The previous winter in Lipton, after an early flurry, it had simply rained all winter; they had had hardly any snow at all. Now here it was, great big fat flakes falling softly all down the road, quickly covering it with a blanket of white.

“It's settling!” shouted Rosie.

“Of course it's settling,” said Stephen. “This is the Peak District, not Dubai.”

Nonetheless, with a sigh of resignation, he got up and pulled the eiderdown off the bed and padded over the cold wooden floor to Rosie, wrapping them both up in it. The snow flurried and danced in the air, the stars peeking out between the flakes, the mountains great dark looming silhouettes in the distance.

“I've never seen snow like this” said Rosie. “Well, not that's lasted.”

“It's bad,” said Stephen soberly. “It's very early. There was late lambing this year, so they'll need looking out for. And no one can get around; it's treacherous for the old folks. They don't clear the roads up here, you know. ­People get trapped for weeks. We're barely stocked up, and we're in town.”

Rosie blinked. She'd never thought of snow as a serious matter before. In Hackney it was five minutes of prettiness that bunged up all the trains then degenerated quickly into mucky, splashy roads, dog poo smeared into sleet and big slushy gray puddles. This silent remaking of the world filled her with awe.

“If it blocks the pass road . . . well, that's when we all have to resort to cannibalism,” said Stephen, baring his teeth in the moonlight.

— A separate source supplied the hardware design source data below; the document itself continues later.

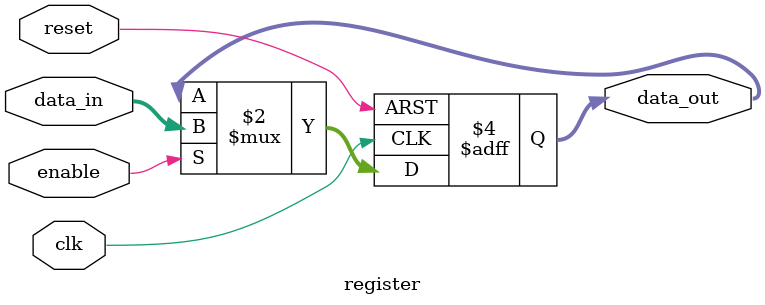
<source format=v>

module register #(
    parameter WIDTH = 3  // Default width is 3 bits, but can be set when instantiated
)(
    input wire clk,                 // Clock input
    input wire reset,               // Reset input, asynchronous and active high
    input wire enable,              // Enable input for updating data
    input wire [WIDTH-1:0] data_in, // Data input with variable width
    output reg [WIDTH-1:0] data_out // Data output with variable width
);

    // Process with asynchronous reset and enable
    always @(posedge clk or posedge reset) begin
        if (reset)
            data_out <= {WIDTH{1'b0}}; // Reset the output to all zeros
        else if (enable)
            data_out <= data_in;      // Update output only if enabled
    end

endmodule

</source>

“Well, I love it,” she whispered. “Jake's going to drop us off some wood, he said.”

“Ahem,” said Stephen, coughing.

“What?”

“Well,” he said, “he'll be probably nicking it from somewhere that belongs to my family in the first place.”

“Well, it's just ridiculous that a family owns a whole wood,” said Rosie.

“Ridiculous or not, I can get Laird to deliver it for nothing,” said Stephen. “Seeing as it's, you know. Ours.”

“Yeah yeah yeah. Because your great-­granddad times a jillion shagged a princess by accident,” said Rosie, whose interest in Stephen's ancestry was hazy. “Whatever.”

“Whatever,” said Stephen, kissing her soft, scented shoulder, “means a warm cozy house. Unlike this icebox. Come, come, my love. Back to bed.”